Força Federal nas Eleições. (Foto: Divulgação/ TSE)
O Tribunal Superior Eleitoral (TSE) aprovou por unanimidade, nesta quinta-feira, 27 de agosto, o envio de forças federais para reforçar a segurança e garantir a ordem pública em mais de uma centena de municípios durante o primeiro turno das Eleições Gerais de 2026. A votação está marcada para 4 de outubro.
A medida alcança localidades dos estados do Tocantins, Piauí, Ceará, Acre e Rio de Janeiro. Entre os locais que poderão contar com o apoio federal estão as capitais Rio de Janeiro (RJ), Fortaleza (CE), Teresina (PI) e Rio Branco (AC).
A autorização foi concedida pelo Plenário do TSE após os requerimentos terem sido previamente aprovados pelos respectivos Tribunais Regionais Eleitorais (TREs) e pelos governos estaduais.
A atuação das tropas poderá ocorrer em diferentes tipos de localidades, incluindo áreas consideradas de difícil acesso, aldeias indígenas, regiões de fronteira, municípios distantes e comunidades ribeirinhas.
A autorização do TSE não significa que o tribunal será responsável diretamente pelo planejamento das operações. Como as forças federais destinadas ao apoio eleitoral são formadas por militares do Exército, da Marinha e da Aeronáutica, cabe ao Plenário da Justiça Eleitoral analisar e aprovar ou rejeitar a necessidade do reforço.
Depois da aprovação, os pedidos são encaminhados ao Ministério da Defesa. A pasta fica responsável pelo planejamento e pela execução das ações que serão realizadas pelas Forças Armadas durante o período eleitoral.

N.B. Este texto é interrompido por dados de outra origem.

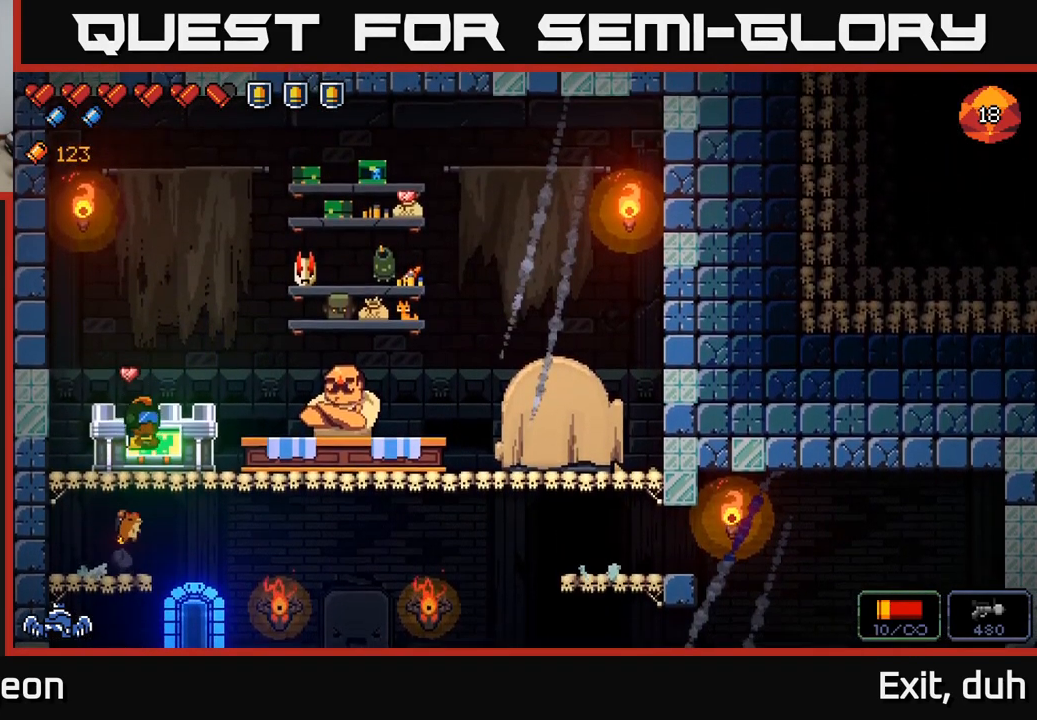
{"buttons": [], "left_stick": "center", "right_stick": "center", "events": [[67, "X", "down"], [167, "X", "up"], [333, "left_stick", "right"], [467, "left_stick", "center"]]}
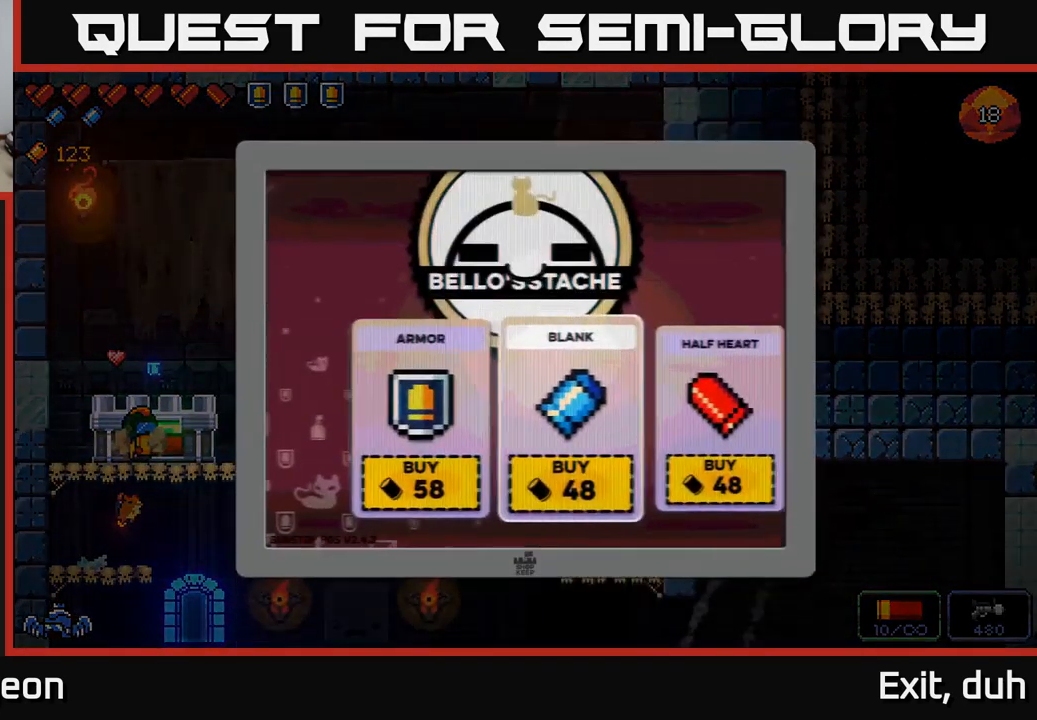
{"buttons": [], "left_stick": "right", "right_stick": "center", "events": [[33, "left_stick", "right"], [167, "left_stick", "center"], [217, "left_stick", "right"]]}
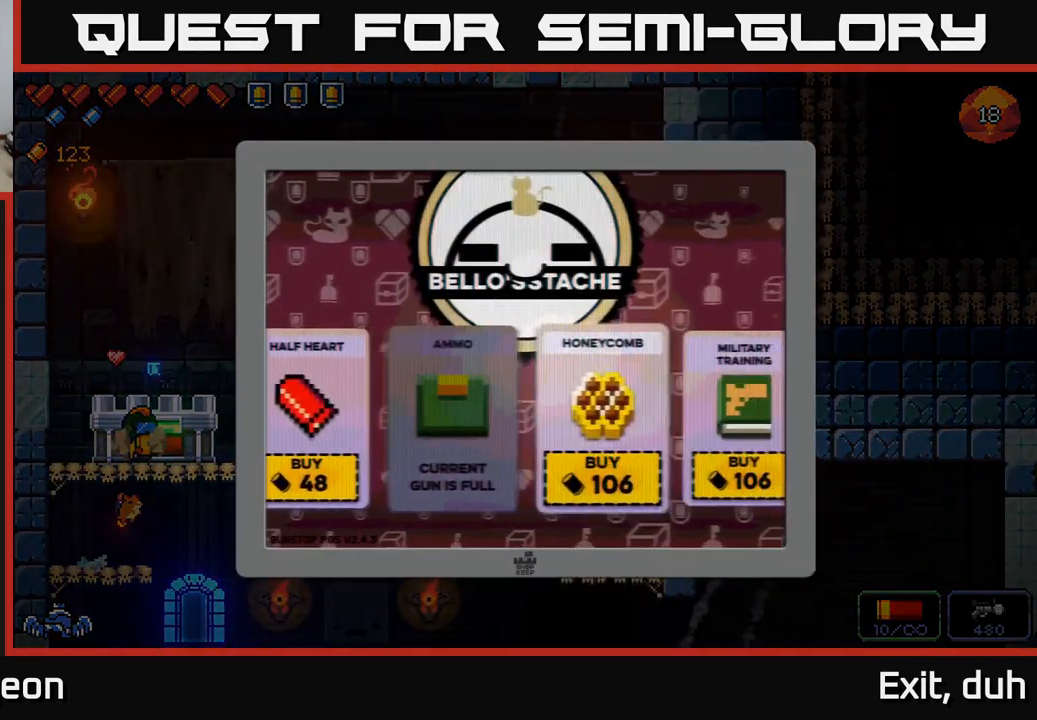
{"buttons": [], "left_stick": "center", "right_stick": "center", "events": [[117, "left_stick", "center"]]}
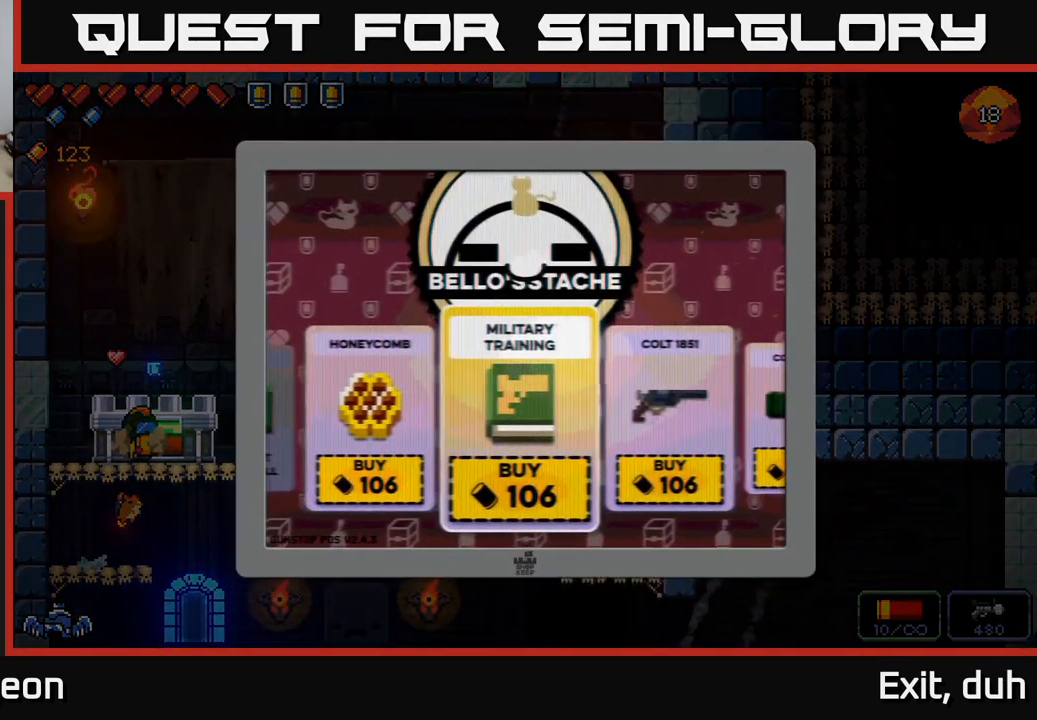
{"buttons": [], "left_stick": "center", "right_stick": "center", "events": [[250, "A", "down"], [317, "A", "up"]]}
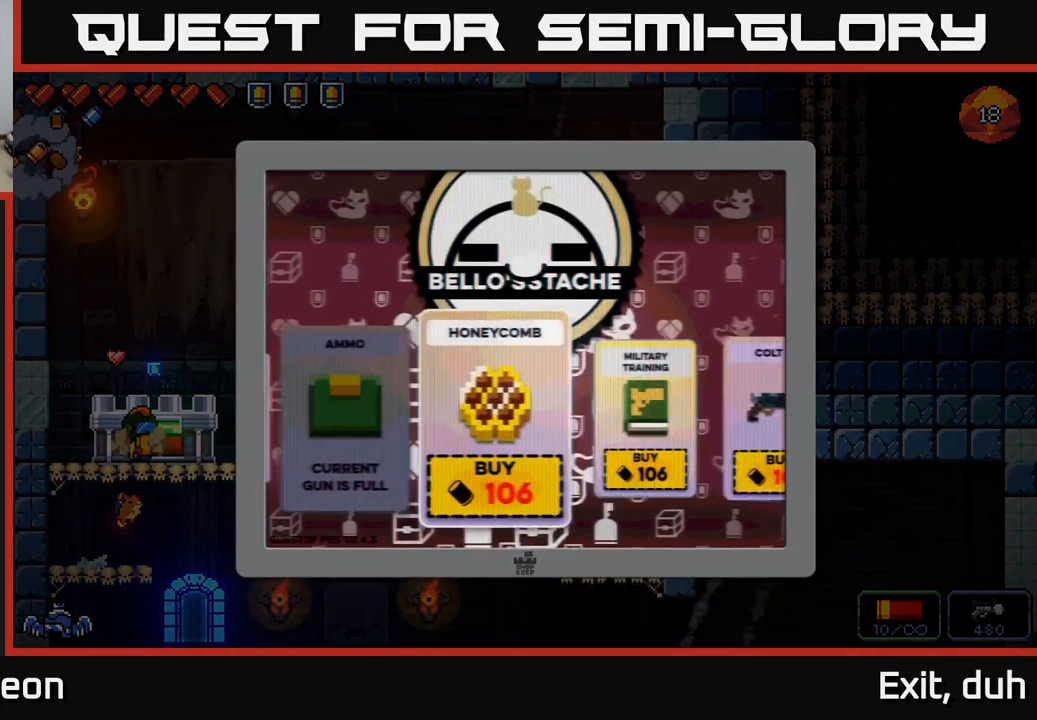
{"buttons": [], "left_stick": "down", "right_stick": "center", "events": [[499, "left_stick", "down"]]}
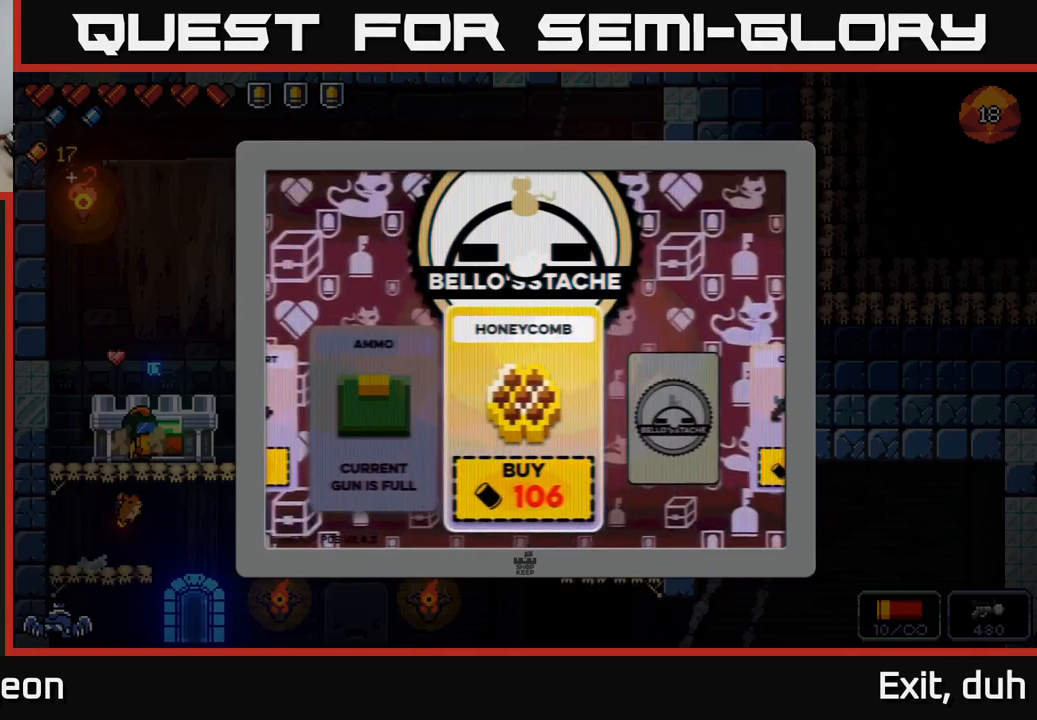
{"buttons": [], "left_stick": "center", "right_stick": "center", "events": [[50, "A", "down"], [183, "A", "up"], [283, "left_stick", "center"]]}
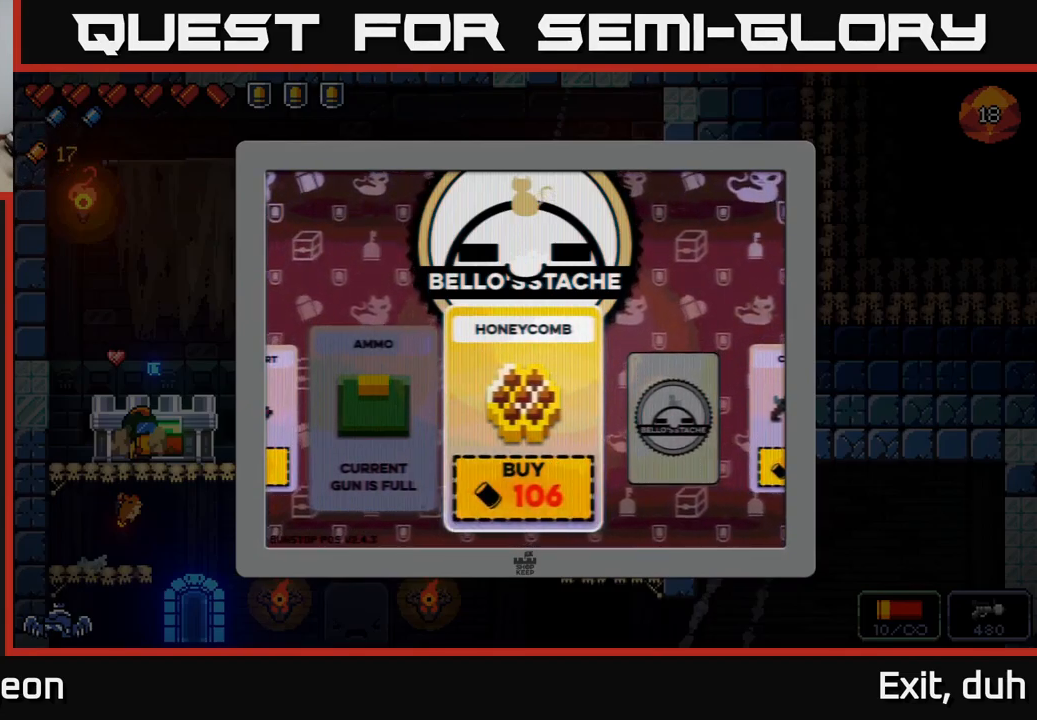
{"buttons": [], "left_stick": "center", "right_stick": "center", "events": [[283, "B", "down"], [367, "B", "up"]]}
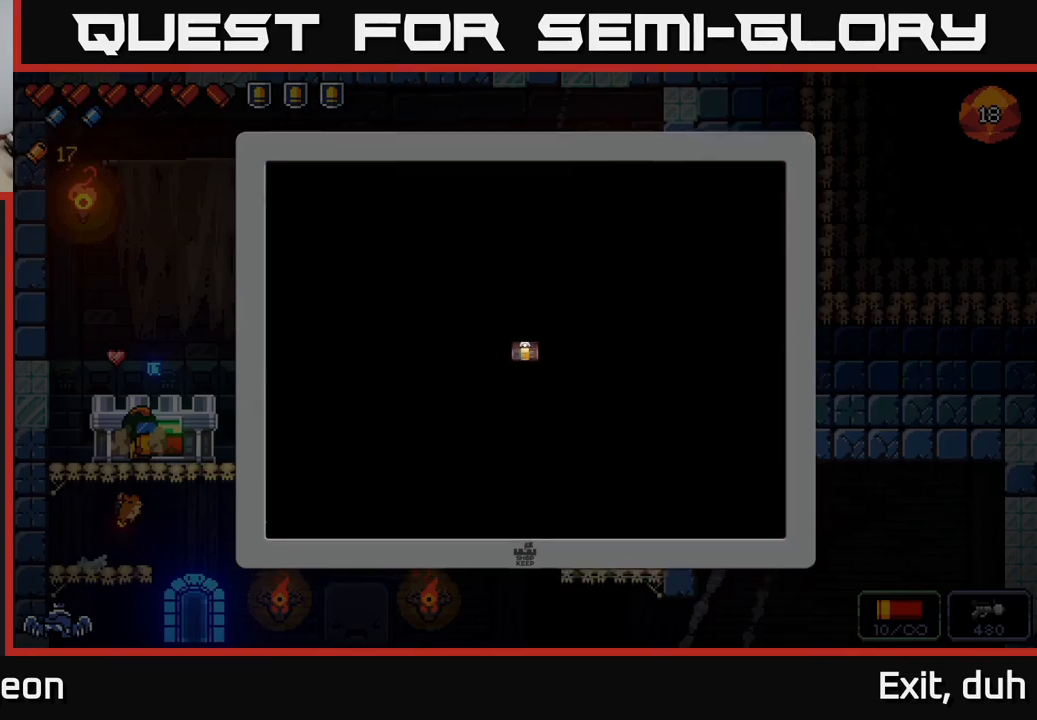
{"buttons": ["A"], "left_stick": "down", "right_stick": "center", "events": [[183, "left_stick", "down"], [500, "A", "down"]]}
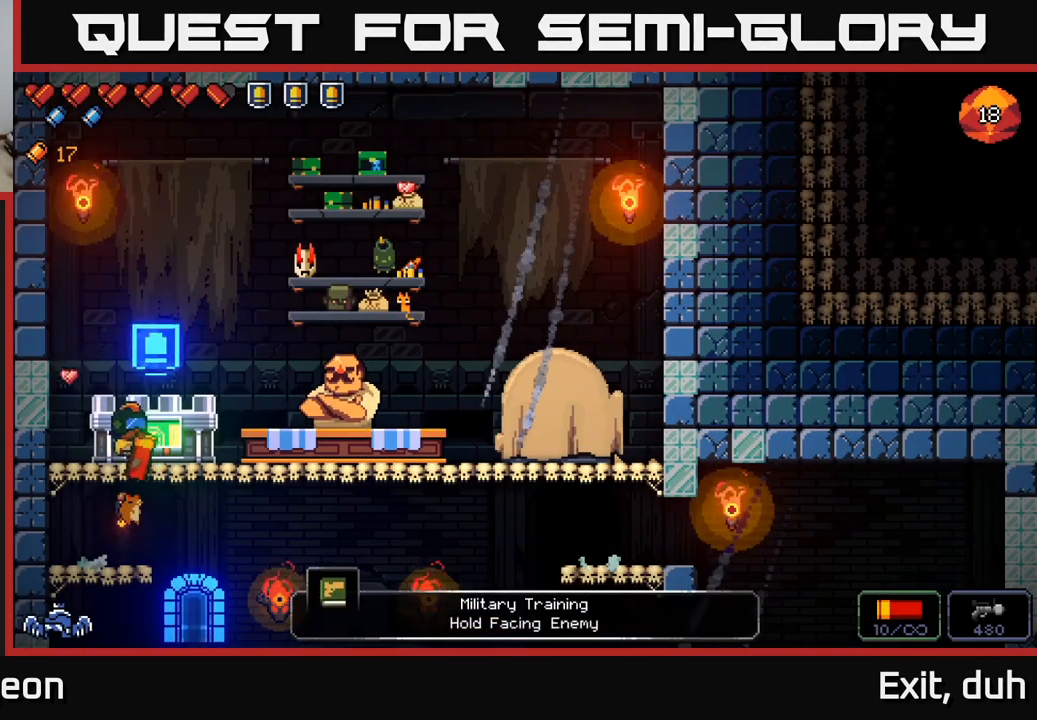
{"buttons": [], "left_stick": "right", "right_stick": "center", "events": [[100, "A", "up"], [200, "left_stick", "down-right"], [367, "left_stick", "right"]]}
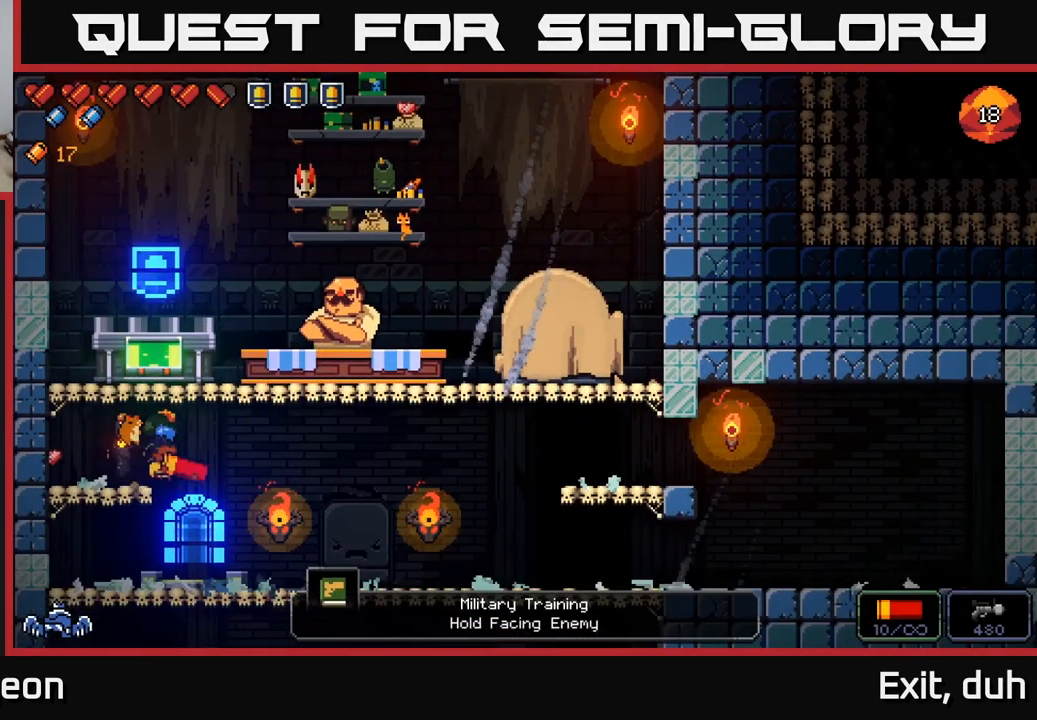
{"buttons": [], "left_stick": "left", "right_stick": "center", "events": [[167, "left_stick", "down"], [367, "left_stick", "center"], [417, "left_stick", "left"]]}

A presença de militares em áreas específicas durante as eleições segue uma prática adotada tradicionalmente em pleitos brasileiros. Além do reforço na segurança e na manutenção da ordem pública, as Forças Armadas podem atuar em tarefas de apoio logístico para garantir que a votação aconteça também em regiões de acesso mais complexo.
Esse tipo de operação é especialmente importante em localidades onde o deslocamento por estradas é limitado ou inexistente.
Tradicionalmente, durante as eleições, as Forças Armadas participam do transporte de urnas eletrônicas, eleitores, equipes e materiais necessários para a realização da votação em áreas de difícil acesso.
Entre os locais que podem demandar esse tipo de operação estão comunidades ribeirinhas e aldeias indígenas, além de regiões onde o acesso ocorre principalmente por rios ou pelo transporte aéreo.
Nesses casos, a participação das forças federais tem caráter logístico e busca garantir que os equipamentos e materiais eleitorais cheguem aos locais de votação dentro das condições necessárias para o pleito.
A atuação também pode envolver regiões de fronteira e municípios distantes, onde a logística eleitoral apresenta desafios adicionais.
A decisão tomada pelo TSE nesta quinta-feira amplia, portanto, a estrutura de segurança e logística prevista para o primeiro turno das forças federais nas eleições 2026.
A autorização contempla mais de uma centena de municípios em cinco estados e inclui cidades de grande porte, como quatro capitais.
Com a aprovação dos pedidos, caberá agora ao Ministério da Defesa organizar as operações junto às Forças Armadas. O planejamento deverá considerar as características de cada localidade e as necessidades apresentadas pelos tribunais eleitorais regionais e pelos governos estaduais.
A medida faz parte da estrutura de preparação para o primeiro turno das Eleições Gerais de 2026, que ocorrerá em 4 de outubro. A presença das forças federais busca atender às demandas específicas de segurança e logística apresentadas pelas autoridades eleitorais em diferentes regiões do país.